REQUIRED WORK: Scan the data. Collect each line that contains the word "Saint".

PROVIDED ENTRIES:

***

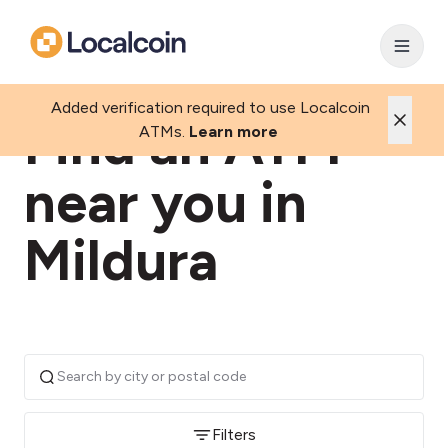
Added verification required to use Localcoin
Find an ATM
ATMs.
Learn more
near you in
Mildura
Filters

***

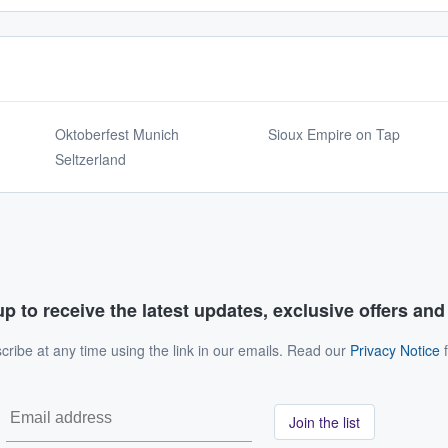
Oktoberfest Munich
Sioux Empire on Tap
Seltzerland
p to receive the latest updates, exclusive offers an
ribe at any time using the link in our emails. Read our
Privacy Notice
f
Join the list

***

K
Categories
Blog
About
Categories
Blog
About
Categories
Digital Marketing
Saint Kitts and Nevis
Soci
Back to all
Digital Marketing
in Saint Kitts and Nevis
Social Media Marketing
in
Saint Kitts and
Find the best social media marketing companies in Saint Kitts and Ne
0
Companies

***

FINISHED EXERCISE:
Saint Kitts and Nevis
in Saint Kitts and Nevis
Saint Kitts and
Find the best social media marketing companies in Saint Kitts and Ne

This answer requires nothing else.